Activity | Could you print out every entry, character for character?

Extracted material below:

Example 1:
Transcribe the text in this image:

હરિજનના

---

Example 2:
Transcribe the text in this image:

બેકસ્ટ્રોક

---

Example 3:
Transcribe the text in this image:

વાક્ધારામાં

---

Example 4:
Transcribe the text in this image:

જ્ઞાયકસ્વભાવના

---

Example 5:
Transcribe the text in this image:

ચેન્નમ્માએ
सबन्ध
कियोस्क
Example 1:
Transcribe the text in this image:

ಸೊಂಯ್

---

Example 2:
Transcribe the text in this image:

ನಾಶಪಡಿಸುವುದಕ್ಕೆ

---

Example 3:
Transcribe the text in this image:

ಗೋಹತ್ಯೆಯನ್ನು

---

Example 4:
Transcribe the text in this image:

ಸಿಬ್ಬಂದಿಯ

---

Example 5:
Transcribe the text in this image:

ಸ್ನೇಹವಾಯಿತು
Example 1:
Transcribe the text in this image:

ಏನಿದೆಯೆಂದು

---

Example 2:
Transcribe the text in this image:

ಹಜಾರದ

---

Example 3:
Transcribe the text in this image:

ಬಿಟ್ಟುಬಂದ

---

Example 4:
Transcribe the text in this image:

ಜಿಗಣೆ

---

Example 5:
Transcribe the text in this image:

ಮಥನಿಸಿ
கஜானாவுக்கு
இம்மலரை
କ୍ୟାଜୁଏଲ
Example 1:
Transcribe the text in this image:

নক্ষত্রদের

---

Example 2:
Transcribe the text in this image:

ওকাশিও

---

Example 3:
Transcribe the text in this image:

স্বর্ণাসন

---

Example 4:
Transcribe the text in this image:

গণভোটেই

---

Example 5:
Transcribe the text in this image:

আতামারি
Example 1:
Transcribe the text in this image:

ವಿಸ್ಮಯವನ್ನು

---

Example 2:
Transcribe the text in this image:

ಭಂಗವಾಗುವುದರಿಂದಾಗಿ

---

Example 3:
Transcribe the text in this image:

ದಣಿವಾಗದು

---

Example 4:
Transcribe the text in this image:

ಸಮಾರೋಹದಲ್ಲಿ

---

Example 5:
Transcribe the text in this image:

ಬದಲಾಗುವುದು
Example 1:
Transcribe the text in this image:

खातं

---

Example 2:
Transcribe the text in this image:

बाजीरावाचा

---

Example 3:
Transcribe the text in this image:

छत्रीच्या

End of Extracted material.

Exercise answer |
Example 1:
Transcribe the text in this image:

હરિજનના

---

Example 2:
Transcribe the text in this image:

બેકસ્ટ્રોક

---

Example 3:
Transcribe the text in this image:

વાક્ધારામાં

---

Example 4:
Transcribe the text in this image:

જ્ઞાયકસ્વભાવના

---

Example 5:
Transcribe the text in this image:

ચેન્નમ્માએ
सबन्ध
कियोस्क
Example 1:
Transcribe the text in this image:

ಸೊಂಯ್

---

Example 2:
Transcribe the text in this image:

ನಾಶಪಡಿಸುವುದಕ್ಕೆ

---

Example 3:
Transcribe the text in this image:

ಗೋಹತ್ಯೆಯನ್ನು

---

Example 4:
Transcribe the text in this image:

ಸಿಬ್ಬಂದಿಯ

---

Example 5:
Transcribe the text in this image:

ಸ್ನೇಹವಾಯಿತು
Example 1:
Transcribe the text in this image:

ಏನಿದೆಯೆಂದು

---

Example 2:
Transcribe the text in this image:

ಹಜಾರದ

---

Example 3:
Transcribe the text in this image:

ಬಿಟ್ಟುಬಂದ

---

Example 4:
Transcribe the text in this image:

ಜಿಗಣೆ

---

Example 5:
Transcribe the text in this image:

ಮಥನಿಸಿ
கஜானாவுக்கு
இம்மலரை
କ୍ୟାଜୁଏଲ
Example 1:
Transcribe the text in this image:

নক্ষত্রদের

---

Example 2:
Transcribe the text in this image:

ওকাশিও

---

Example 3:
Transcribe the text in this image:

স্বর্ণাসন

---

Example 4:
Transcribe the text in this image:

গণভোটেই

---

Example 5:
Transcribe the text in this image:

আতামারি
Example 1:
Transcribe the text in this image:

ವಿಸ್ಮಯವನ್ನು

---

Example 2:
Transcribe the text in this image:

ಭಂಗವಾಗುವುದರಿಂದಾಗಿ

---

Example 3:
Transcribe the text in this image:

ದಣಿವಾಗದು

---

Example 4:
Transcribe the text in this image:

ಸಮಾರೋಹದಲ್ಲಿ

---

Example 5:
Transcribe the text in this image:

ಬದಲಾಗುವುದು
Example 1:
Transcribe the text in this image:

खातं

---

Example 2:
Transcribe the text in this image:

बाजीरावाचा

---

Example 3:
Transcribe the text in this image:

छत्रीच्या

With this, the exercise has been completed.